Text block:
((
Parental gender affirmation as ‘confusing’ and ‘complex’, but not always harmful
In determining what is in a child’s best interests when making parenting orders in proceedings under Part VII of the Family Law Act, the court must take into account a list of ‘primary’ and ‘additional’ considerations. 42 The primary considerations are: the benefit to the child of having a meaningful relationship with both parents; and the need to protect the child from physical or psychological harm from being subjected to, or exposed to, abuse, neglect or family violence. 43 The court is legislatively mandated to prioritise protecting the child from harm. 44 The Full Court of the Family Court of Australia has held that the assessment of ‘need’ in the second primary consideration requires ‘any relevant risk to be identified and assessed’. 45
Research on outcomes for children raised in TGD families has engaged with a greater likelihood that the children will identify as TGD themselves, as well as their potential risks of experiencing poor mental health and public stigma. 46 These issues emerged across the judgments analysed. However, the experiences of the children in these cases are not necessarily representative of the experiences of all children who have TGD parents; nor should the arguments made by the parties regarding child distress and psychological harm, presented below, be taken to be representative of TGD families more generally.
The evidence before the court in each case did not establish that the parent’s gender affirmation and/or its impacts on the children amounted to an ‘unacceptable risk’ of harm that would outweigh the benefit to the child of having a meaningful relationship with that parent. Altobelli J in Vitalis evinced the most cautious approach to this conclusion. His Honour rejected the applicant’s submission that ‘excellent’ supervised contact reports indicated that the children were coping well.
47
Altobelli J ordered that supervised time with the applicant continue until expert evidence was available, accepting that there was ‘a risk of psychological harm to the children arising out of … the transition of the person who was their father, into the person who is now their parent’.
))
Dataset:
((
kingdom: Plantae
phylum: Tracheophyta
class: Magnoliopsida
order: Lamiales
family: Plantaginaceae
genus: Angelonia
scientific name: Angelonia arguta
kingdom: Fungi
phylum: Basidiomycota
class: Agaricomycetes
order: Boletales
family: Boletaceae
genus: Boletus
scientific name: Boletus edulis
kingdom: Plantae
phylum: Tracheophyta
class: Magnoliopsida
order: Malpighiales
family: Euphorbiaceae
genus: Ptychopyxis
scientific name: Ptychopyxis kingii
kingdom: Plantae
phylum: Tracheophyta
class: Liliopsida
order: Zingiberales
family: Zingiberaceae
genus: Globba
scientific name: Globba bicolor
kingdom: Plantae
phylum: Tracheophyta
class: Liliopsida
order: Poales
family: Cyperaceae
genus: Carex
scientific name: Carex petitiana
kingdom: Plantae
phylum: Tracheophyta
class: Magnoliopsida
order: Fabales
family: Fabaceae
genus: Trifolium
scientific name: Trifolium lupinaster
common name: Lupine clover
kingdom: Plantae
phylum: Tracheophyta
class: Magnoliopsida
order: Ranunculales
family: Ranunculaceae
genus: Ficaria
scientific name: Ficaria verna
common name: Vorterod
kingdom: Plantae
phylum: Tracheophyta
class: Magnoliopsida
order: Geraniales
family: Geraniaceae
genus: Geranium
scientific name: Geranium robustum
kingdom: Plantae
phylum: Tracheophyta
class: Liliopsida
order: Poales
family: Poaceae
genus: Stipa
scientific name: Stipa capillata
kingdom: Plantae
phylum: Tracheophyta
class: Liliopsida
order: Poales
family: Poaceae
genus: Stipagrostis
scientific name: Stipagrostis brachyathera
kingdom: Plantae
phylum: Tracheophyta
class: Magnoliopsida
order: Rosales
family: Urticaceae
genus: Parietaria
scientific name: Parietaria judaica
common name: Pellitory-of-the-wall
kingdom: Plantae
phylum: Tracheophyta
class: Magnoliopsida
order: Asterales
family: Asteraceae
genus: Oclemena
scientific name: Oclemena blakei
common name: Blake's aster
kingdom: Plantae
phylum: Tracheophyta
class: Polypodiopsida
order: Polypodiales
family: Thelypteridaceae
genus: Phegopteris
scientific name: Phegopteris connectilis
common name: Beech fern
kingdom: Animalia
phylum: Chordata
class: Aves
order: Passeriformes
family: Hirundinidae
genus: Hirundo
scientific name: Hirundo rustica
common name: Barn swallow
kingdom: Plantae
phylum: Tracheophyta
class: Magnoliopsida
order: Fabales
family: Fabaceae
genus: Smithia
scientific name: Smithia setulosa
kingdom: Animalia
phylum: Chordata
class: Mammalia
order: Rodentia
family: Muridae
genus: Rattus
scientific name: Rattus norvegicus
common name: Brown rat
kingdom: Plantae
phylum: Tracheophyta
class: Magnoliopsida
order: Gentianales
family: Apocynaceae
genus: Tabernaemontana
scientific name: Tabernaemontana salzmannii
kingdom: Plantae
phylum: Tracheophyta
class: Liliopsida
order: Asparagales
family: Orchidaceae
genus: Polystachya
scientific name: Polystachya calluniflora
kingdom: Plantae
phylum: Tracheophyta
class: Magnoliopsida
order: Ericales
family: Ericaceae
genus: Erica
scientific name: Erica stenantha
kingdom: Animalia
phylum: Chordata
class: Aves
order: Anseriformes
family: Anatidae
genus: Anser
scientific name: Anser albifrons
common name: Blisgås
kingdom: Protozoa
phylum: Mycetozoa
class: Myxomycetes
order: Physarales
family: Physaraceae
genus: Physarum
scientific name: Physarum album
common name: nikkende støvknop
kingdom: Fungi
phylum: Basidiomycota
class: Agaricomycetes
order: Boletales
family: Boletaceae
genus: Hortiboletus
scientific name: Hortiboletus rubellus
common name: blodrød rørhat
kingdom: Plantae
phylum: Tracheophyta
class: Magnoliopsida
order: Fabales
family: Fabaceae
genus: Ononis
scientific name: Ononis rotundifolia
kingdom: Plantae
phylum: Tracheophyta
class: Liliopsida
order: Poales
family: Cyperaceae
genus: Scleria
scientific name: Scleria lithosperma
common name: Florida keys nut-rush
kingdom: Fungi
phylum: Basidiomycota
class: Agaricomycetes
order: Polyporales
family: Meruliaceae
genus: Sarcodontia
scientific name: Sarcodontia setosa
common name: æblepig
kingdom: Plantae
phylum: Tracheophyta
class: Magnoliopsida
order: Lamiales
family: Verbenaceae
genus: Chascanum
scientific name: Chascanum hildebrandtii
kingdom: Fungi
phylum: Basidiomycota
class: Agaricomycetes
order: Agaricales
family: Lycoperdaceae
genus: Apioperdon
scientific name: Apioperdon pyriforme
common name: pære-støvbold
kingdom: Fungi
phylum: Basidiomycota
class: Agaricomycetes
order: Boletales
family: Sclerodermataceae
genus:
))
Problems and tasks:
(a) In the passage on parental gender affirmation in family law cases, which judge ordered that supervised time with the applicant continue until expert evidence was available?
(b) Pick up the passage on parental gender affirmation in family law cases after its last sentence and keep writing.
You won't need the items for anything here.

Exercise answers:
(a) Altobelli J

(b)
48
His Honour formed the ‘strong impression’ that the children were ‘distressed’ and ‘struggling with the enormous changes that have happened, and continue to happen in their young lives’:
49
The children are reported telling the applicant that they want her to be a boy, not a girl. They make comments suggesting at times that they are confused about their own gender. They physically lash out at the applicant, ostensibly in anger, confusion and frustration about the changes they have observed. The respondent has observed the children become distressed and cry and attribute the reason for this to the applicant dressing like a girl. The oldest child became distressed in the car and claimed that she: ‘… can’t get [Dad’s] girl stuff out of my head. It makes me so sad’.
50
However, the expert report presented in Vitalis [No 4] allayed Altobelli J’s concerns. His Honour agreed with the expert’s view that ‘the children do not appear to be at risk of physical or psychological harm, other than in the context of a parental conflict’. 51 Notably, it was a ‘lack of coordination’ in supporting the children to deal with the applicant’s gender affirmation – rather than the applicant herself – that was considered a source of risk. 52 The expert emphasised that the children were at ‘an important developmental stage’ where they needed ‘both parents involved in their lives and daily routines’. 53 Altobelli J described the respondent’s proposal to have another interim hearing before the final hearing as borne of ‘an inherent and unfounded anxiety … about extending the children’s time’, when the expert report writer had observed the ‘joyful and excited interaction’ between the children and the applicant. 54
A similar argument regarding risk of harm to the children was advanced in Parer. The respondent submitted the children’s time with the applicant should be supervised, for reasons (among others) that the children were expressing ‘concerns’ about the applicant’s gender affirmation;
55
it was ‘unsafe’ for the children to be with the applicant in public;
56
the children were refusing contact, with one child feeling ‘scared and uncomfortable’ and suffering ‘extreme anxiety’ when with the applicant;
57
and because the applicant had shown the children a film about the relationship between a child and a TGD parent who was affirming their gender.
58
This film screening became a focal point of the proceedings. Harman FM described the use of the film as ‘appropriate and responsible’,
59
because the applicant’s gender affirmation, while ‘complex’ and ‘confronting’, was not an abstract concept for these children. It is a lived reality and one which, without understanding and acceptance by them (and by others within their family and life) will impact negatively upon their relationship with their father and upon them.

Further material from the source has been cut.